ROMULUS, N.Y. (AP) — Dennis Money unlocks the gate that blocks access to the 3,000-acre spread that these days almost serves as his home away from home, jumps into a van, and cautions his guests…
ROMULUS, N.Y. (AP) — Dennis Money unlocks the gate that blocks access to the 3,000-acre spread that these days almost serves as his home away from home, jumps into a van, and cautions his guests before proceeding.
“I won’t guarantee you’ll see one, but there’s a good bet you will,” Money, a retired utilities executive, says as they proceed past the 10-foot-high fence that keeps the world’s largest herd of white, white-tailed deer in one place and safe.
Seconds later, one of the ghostly white creatures leaps out of the woods, stares for a second at the intruders, then darts away. It won’t be the last on this day as Money, president of Seneca White Deer Inc., maps a route for another tour of a most unusual wildlife sanctuary — a military relic in the heart of the Finger Lakes region of upstate New York.
The former Seneca Army Depot, about 57 miles (92 kilometers) southwest of Rochester, was the U.S. Army’s main East Coast munitions storage facility for six decades until it was decommissioned in 2000. Now it’s home to approximately 75 white deer.
Seneca White Deer today conducts tours year-round — fall is a prime time for viewing — and helps make sure the deer have enough food to survive. The white deer are not albinos and their color makes them easy targets for predators and hunters.
“I absolutely love it. I’m so proud of what they’re doing there,” said 84-year-old Pidge Bower, who owns a 500-acre farm in nearby Potter, New York. “It blew me away. I love the white deer. I think they’re beautiful and I’m glad they’re protected.”
The history of how the depot became home to the deer is as fascinating as spotting one of the snowy white creatures. On the brink of entering World War II in 1941, the U.S. Army selected a site between Seneca Lake and Cayuga Lake to build a facility that would house the latest munitions. Construction of 519 concrete igloos, which still stand and are part of the tours, was completed in just four months along with 70 miles of roads that crisscrossed a 10,000-acre layout.
When all of the igloos were filled, it’s estimated they held 100 million pounds of explosives. Documents found by Seneca White Deer suggest the depot housed the Army’s largest stockpile of atomic weapons.
“We lived through those times,” Bower said. “There were rumors locally, but you know what, most of them were probably true. The nuclear thing was huge, huge. The country folks knew something was going on. It was very obscure. It was rumored. ‘Do you know what?’ ‘I don’t believe that. Why would they do that?’ It was just fascinating to me.”

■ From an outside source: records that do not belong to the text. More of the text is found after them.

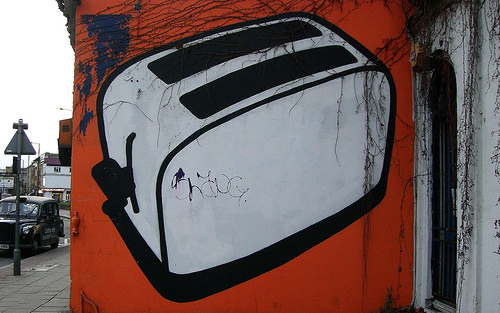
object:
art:
[89, 11, 395, 304]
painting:
[102, 16, 386, 298]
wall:
[103, 10, 401, 310]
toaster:
[95, 13, 390, 303]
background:
[74, 16, 416, 310]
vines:
[354, 30, 405, 199]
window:
[408, 51, 465, 309]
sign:
[2, 119, 41, 155]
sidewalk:
[7, 255, 71, 313]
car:
[0, 195, 65, 257]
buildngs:
[28, 152, 70, 194]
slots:
[145, 12, 355, 120]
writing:
[170, 166, 250, 206]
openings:
[143, 19, 323, 87]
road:
[0, 176, 69, 312]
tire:
[24, 239, 38, 256]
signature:
[168, 166, 256, 207]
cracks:
[36, 289, 60, 309]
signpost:
[13, 153, 24, 276]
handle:
[90, 158, 128, 199]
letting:
[41, 225, 59, 244]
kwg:
[170, 166, 250, 207]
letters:
[169, 166, 193, 202]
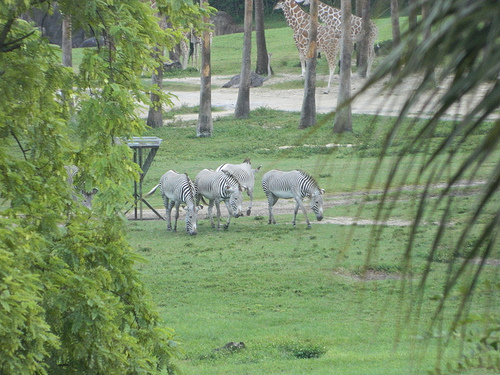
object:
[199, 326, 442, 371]
grass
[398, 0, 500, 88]
leaf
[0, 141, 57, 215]
leaf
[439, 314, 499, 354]
leaf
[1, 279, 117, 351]
leaf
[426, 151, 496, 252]
leaf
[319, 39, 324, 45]
spot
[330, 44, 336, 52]
spot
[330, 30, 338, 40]
spot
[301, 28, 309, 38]
spot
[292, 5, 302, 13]
spot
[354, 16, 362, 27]
spot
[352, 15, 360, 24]
spot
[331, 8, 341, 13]
spot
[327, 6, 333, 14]
spot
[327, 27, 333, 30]
spot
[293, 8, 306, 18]
spot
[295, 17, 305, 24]
spot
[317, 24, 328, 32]
spot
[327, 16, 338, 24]
spot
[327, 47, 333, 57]
spot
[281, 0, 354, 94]
giraffe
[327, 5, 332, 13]
spot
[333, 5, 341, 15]
spot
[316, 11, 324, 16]
spot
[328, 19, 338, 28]
spot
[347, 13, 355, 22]
spot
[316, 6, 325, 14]
spot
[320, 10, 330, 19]
spot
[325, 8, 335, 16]
spot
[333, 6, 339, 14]
spot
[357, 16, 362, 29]
spot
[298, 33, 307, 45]
spot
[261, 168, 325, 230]
zebra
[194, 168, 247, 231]
zebra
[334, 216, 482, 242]
grass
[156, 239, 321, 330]
area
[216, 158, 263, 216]
zebra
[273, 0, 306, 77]
giraffe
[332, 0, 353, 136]
tree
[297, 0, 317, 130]
tree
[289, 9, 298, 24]
spot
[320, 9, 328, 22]
spot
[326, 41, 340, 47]
spot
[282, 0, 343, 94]
giraffe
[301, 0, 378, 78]
giraffe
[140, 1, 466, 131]
background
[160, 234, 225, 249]
grass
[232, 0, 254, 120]
tree trunk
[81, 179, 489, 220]
path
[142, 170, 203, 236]
zebra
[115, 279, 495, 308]
grass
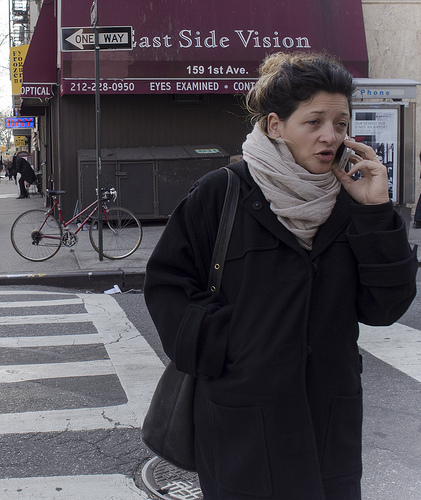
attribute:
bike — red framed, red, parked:
[11, 185, 143, 261]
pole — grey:
[93, 21, 100, 262]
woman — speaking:
[141, 52, 413, 499]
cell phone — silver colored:
[337, 142, 350, 172]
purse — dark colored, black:
[141, 167, 241, 474]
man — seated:
[6, 156, 32, 197]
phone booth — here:
[352, 77, 420, 208]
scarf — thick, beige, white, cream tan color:
[242, 122, 351, 249]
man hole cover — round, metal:
[145, 453, 203, 499]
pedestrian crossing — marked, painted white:
[1, 287, 182, 499]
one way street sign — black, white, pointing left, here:
[60, 26, 132, 53]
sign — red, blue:
[3, 113, 35, 131]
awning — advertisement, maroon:
[59, 3, 368, 94]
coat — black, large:
[145, 157, 414, 499]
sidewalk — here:
[0, 168, 166, 275]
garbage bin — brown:
[77, 143, 232, 222]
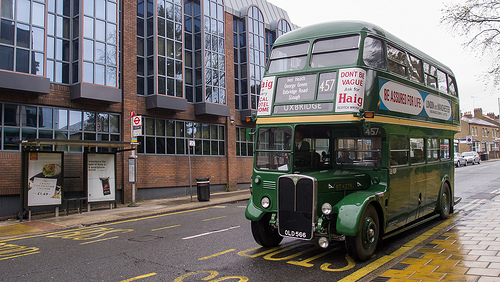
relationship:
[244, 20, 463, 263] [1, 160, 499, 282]
bus on street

Several dozen white-tailed deer, which are native to the region, were trapped inside the 24-mile-long depot fence when it was erected and, shielded from predators and hunters, the herd multiplied. In 1949, two all-white deer, a natural variation of the white-tailed deer, were spotted by soldiers and protected on the depot grounds.
Over the ensuing decade the white deer population quickly grew to around 200. The herd then gradually declined, but after most of the depot grounds were transferred to a private owner two years ago preservation of the rare animals became a priority.
The depot also was the sight of an anti-nuclear protest throughout the summer of 1983 and into 1984, the first at any U.S. military property. It was conducted by about 15,000 women associated with the Seneca Women’s Encampment for a Future of Peace and Justice, which was formed to protest the scheduled deployment of missiles to Europe.
Tours in 25-seat, air-conditioned buses last 90 minutes and start at the John and Josephine Ingle Welcome Center at 5632 NY Route 96A in Romulus, New York. The cost is $30 for adults, $27 for military and seniors, $15 for children ages 5 to 17 and kids under 5 are free. The tours are generally conducted all year from Thursday through Sunday. Seneca White Deer also offers specialty tours for hikers, photographers, and bicyclists.